Preference Reversals Between Digital and Physical Goods
Rhia Catapano, Fuad Shennib & Jonathan Levav
Journal of Marketing Research, forthcoming

Abstract:
The proliferation of digital goods has led to an increased interest in how the digitization of products and services affects consumer behavior. In this paper, the authors show that although consumers are willing to pay more for physical than digital goods, this difference attenuates — and even reverses — when consumers are asked to make a choice between the two product formats. This effect is explained by a contingent weighting principle: In willingness to pay, a quantitative task, consumers anchor on quantitative information (e.g., market beliefs). On the other hand, in choice, a qualitative task, consumers anchor on qualitative information (e.g., which good dominates on the most important attribute). These differences in contingent weighting result in physical goods being preferred in willingness to pay, but their digital equivalent being preferred relatively more in choice. The authors draw conclusions from ten pre-registered experiments and six supplemental studies using a variety of goods in hypothetical and incentive-compatible contexts, as well as within- and between-subjects designs. The paper concludes with a discussion of implications for the marketing of digital goods. 

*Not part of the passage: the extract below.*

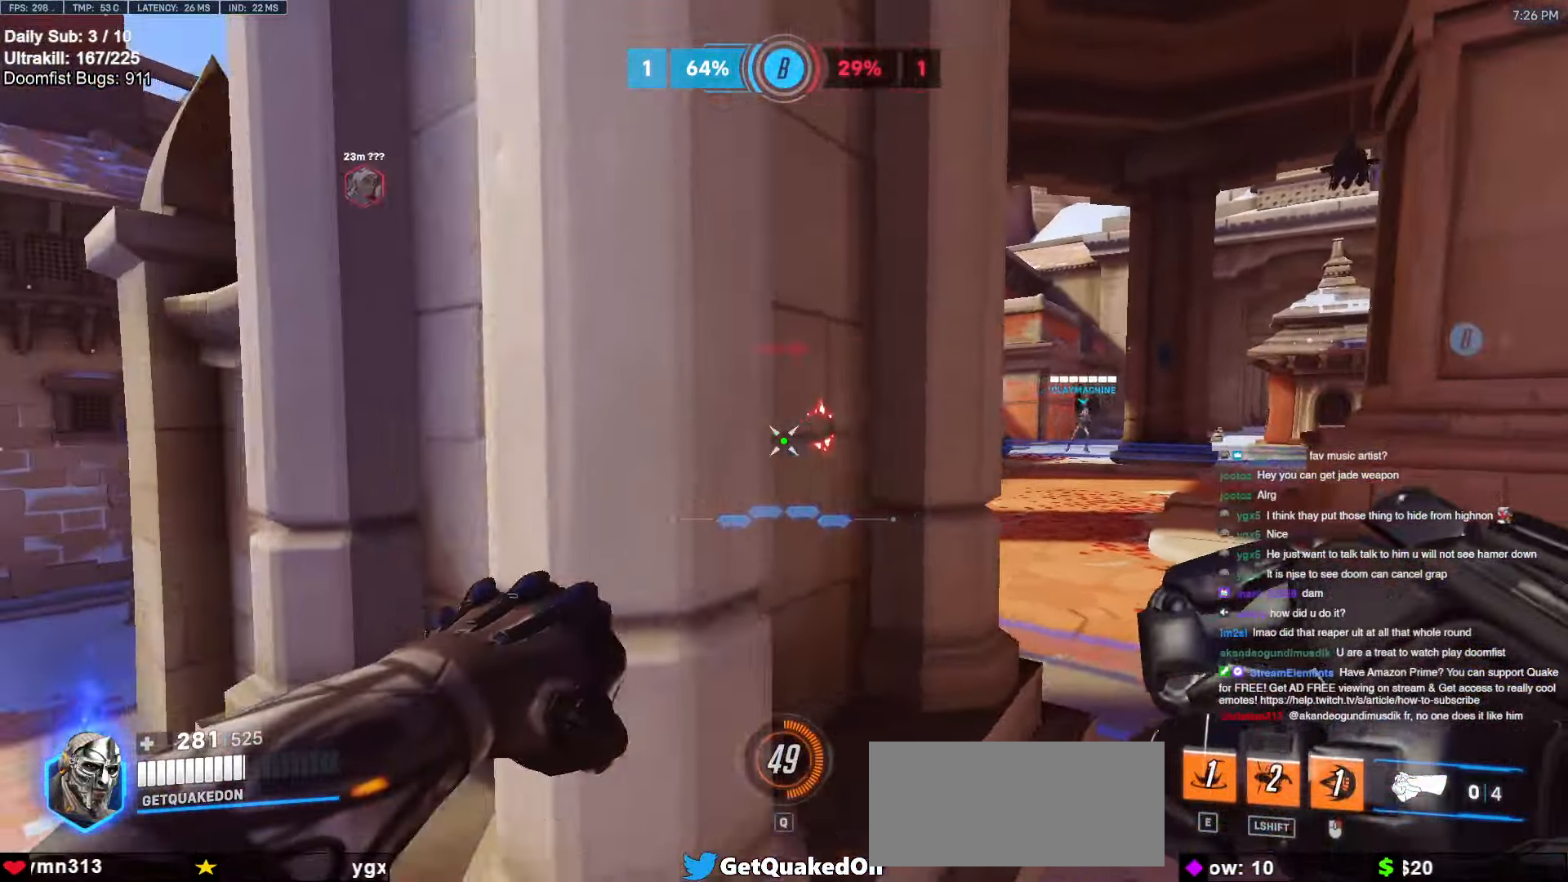
{"dt_ms": 500, "keys": ["a", "d"], "mouse": [], "events": [[167, "d", "down"], [217, "a", "up"], [400, "s", "down"], [484, "a", "down"], [484, "s", "up"]]}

Signaling Through Advertising When an Ad Can Be Blocked
Yuxin Chen & Qihong Liu
Marketing Science, forthcoming

Abstract:
The advance of ad-blocking technology is expected to have profound implications on the advertising industry. This paper makes the first attempt to understand the impacts of ad blocking on consumer’s ad avoidance and optimal reactions by advertiser and ad platform while advertising signals quality. We extend the standard models on ad signaling to the context of ad blocking. Our model incorporates both ad-production cost and ad-distribution cost, and allows ad quality (ad production) to impact consumers’ nuisance costs. We find that, counterintuitively, a lower ad-blocking cost may result in fewer consumers blocking ads and higher profit for the advertiser. This is driven by the signaling function of advertising. In particular, the ad platform reacts to lower ad-blocking cost by lowering the unit ad-distribution cost it charges, forcing the advertiser to spend more on ad production because ad-distribution cost alone is insufficient to signal product quality. The high ad-production cost may offset consumers’ disutility of ad viewing and result in fewer consumers blocking ads when ad blocking becomes less costly. We also confirm the robustness of this insight with various model extensions and discuss the implications of our findings.